Selected passage:
Netflix Stock Prediction

Probability

Prediction

Author

Sreenath Krishnan Potty

Published

November 14, 2023

This blog provides a comprehensive demonstration of loading, visualizing, and analyzing time-series data in Python. It also illustrates the implementation of ARIMA predictions for stock price prediction. The script showcases how to evaluate the model’s performance and generate plots depicting the best and worst predictions.

ARIMA, or AutoRegressive Integrated Moving Average, is a time series forecasting model that combines autoregression, differencing, and moving averages to predict future values based on historical patterns, making it widely used for stock price predictions.

Importing Libraries

The script begins by importing a variety of essential libraries, each serving a specific purpose. NumPy is utilized for numerical operations, Pandas for data manipulation and analysis, Plotly for interactive plotting, Seaborn and Matplotlib for statistical data visualization, fbprophet for time series forecasting, pandas_datareader for remote data access, SciPy for scientific computing, scikit-learn (sklearn) for machine learning, and Statsmodels for statistical models. These libraries collectively provide a comprehensive set of tools for tasks ranging from data manipulation and visualization to time series forecasting, machine learning, and statistical modeling.

import random 
import numpy as np 
import pandas as pd 
import plotly.express as px
import seaborn as sns
import matplotlib.pyplot as plt
import plotly.graph_objects as go
import matplotlib.ticker as ticker
import plotly.figure_factory as ff
from statsmodels.tsa.arima.model import ARIMA  
from pandas_datareader import data
from scipy import stats
from sklearn.metrics import mean_absolute_error
from statsmodels.tsa.seasonal import seasonal_decompose
from sklearn.preprocessing import MinMaxScaler
from matplotlib.ticker import FixedFormatter, FixedLocator

Exploring Dataset and Visualization

The script begins by reading a CSV file containing Netflix’s stock prices into a Pandas DataFrame. Following this, it displays the column names of the DataFrame. Subsequently, the script creates a plot illustrating the volume of Netflix’s stock against the date. Additionally, it generates a histogram of the closing prices of Netflix’s stock, accompanied by vertical lines indicating the mean, median, and mode of the closing prices. These visualizations provide insights into the distribution and trends within the stock data.

path = "NFLX.csv"
prices_train = pd.read_csv(path)
pd.DataFrame(prices_train.columns, columns=["name"])

Goal of the exercise:
Answer these about the Netflix stock prediction post:
(a) What does the abbreviation ARIMA stand for?
(b) Which library does the script use for remote data access?
(c) What file name does the script assign to `path`?
These entries come from a source other than the Netflix stock prediction post.

(Stored data)
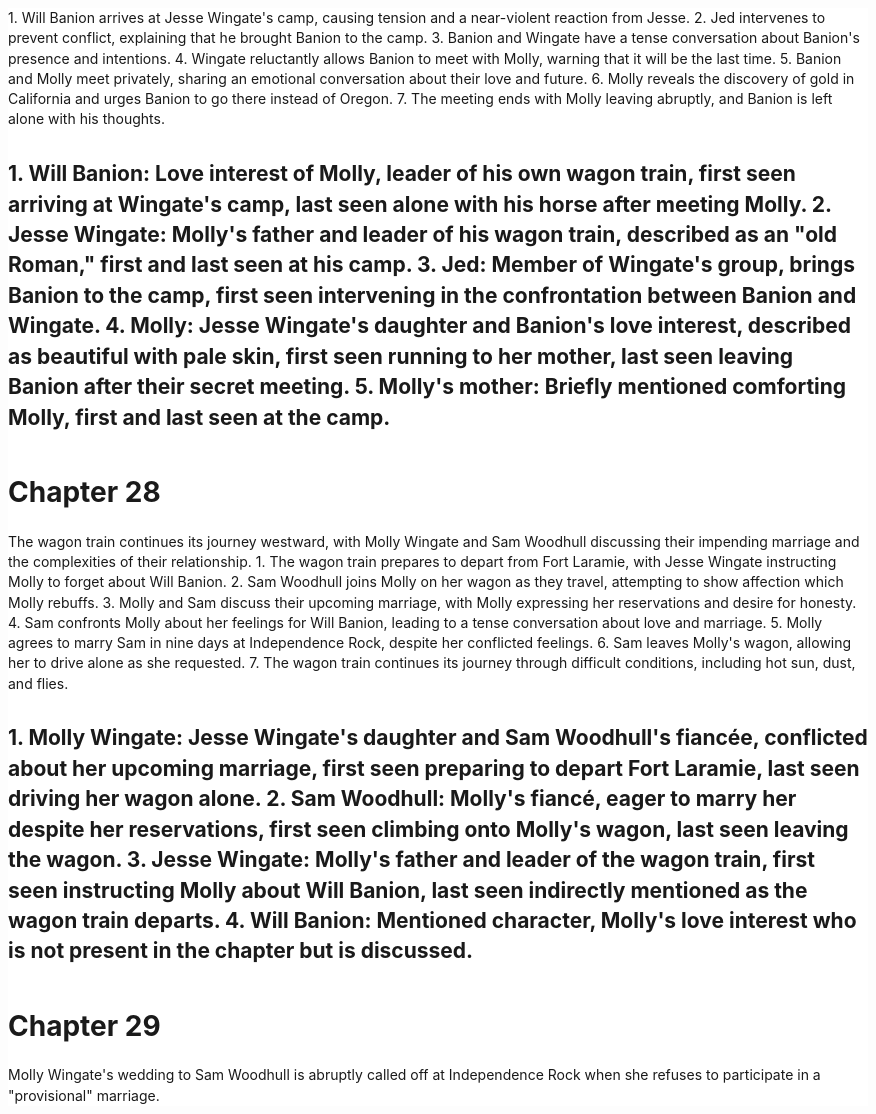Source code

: <events>
1. Will Banion arrives at Jesse Wingate's camp, causing tension and a near-violent reaction from Jesse.
2. Jed intervenes to prevent conflict, explaining that he brought Banion to the camp.
3. Banion and Wingate have a tense conversation about Banion's presence and intentions.
4. Wingate reluctantly allows Banion to meet with Molly, warning that it will be the last time.
5. Banion and Molly meet privately, sharing an emotional conversation about their love and future.
6. Molly reveals the discovery of gold in California and urges Banion to go there instead of Oregon.
7. The meeting ends with Molly leaving abruptly, and Banion is left alone with his thoughts.
</events>

<characters>1. Will Banion: Love interest of Molly, leader of his own wagon train, first seen arriving at Wingate's camp, last seen alone with his horse after meeting Molly.
2. Jesse Wingate: Molly's father and leader of his wagon train, described as an "old Roman," first and last seen at his camp.
3. Jed: Member of Wingate's group, brings Banion to the camp, first seen intervening in the confrontation between Banion and Wingate.
4. Molly: Jesse Wingate's daughter and Banion's love interest, described as beautiful with pale skin, first seen running to her mother, last seen leaving Banion after their secret meeting.
5. Molly's mother: Briefly mentioned comforting Molly, first and last seen at the camp.</characters>
----------------
# Chapter 28
<synopsis>
The wagon train continues its journey westward, with Molly Wingate and Sam Woodhull discussing their impending marriage and the complexities of their relationship.
</synopsis>

<events>
1. The wagon train prepares to depart from Fort Laramie, with Jesse Wingate instructing Molly to forget about Will Banion.
2. Sam Woodhull joins Molly on her wagon as they travel, attempting to show affection which Molly rebuffs.
3. Molly and Sam discuss their upcoming marriage, with Molly expressing her reservations and desire for honesty.
4. Sam confronts Molly about her feelings for Will Banion, leading to a tense conversation about love and marriage.
5. Molly agrees to marry Sam in nine days at Independence Rock, despite her conflicted feelings.
6. Sam leaves Molly's wagon, allowing her to drive alone as she requested.
7. The wagon train continues its journey through difficult conditions, including hot sun, dust, and flies.
</events>

<characters>1. Molly Wingate: Jesse Wingate's daughter and Sam Woodhull's fiancée, conflicted about her upcoming marriage, first seen preparing to depart Fort Laramie, last seen driving her wagon alone.
2. Sam Woodhull: Molly's fiancé, eager to marry her despite her reservations, first seen climbing onto Molly's wagon, last seen leaving the wagon.
3. Jesse Wingate: Molly's father and leader of the wagon train, first seen instructing Molly about Will Banion, last seen indirectly mentioned as the wagon train departs.
4. Will Banion: Mentioned character, Molly's love interest who is not present in the chapter but is discussed.</characters>
----------------
# Chapter 29
<synopsis>
Molly Wingate's wedding to Sam Woodhull is abruptly called off at Independence Rock when she refuses to participate in a "provisional" marriage.
</synopsis>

Task solution:
(a) AutoRegressive Integrated Moving Average
(b) pandas_datareader
(c) NFLX.csv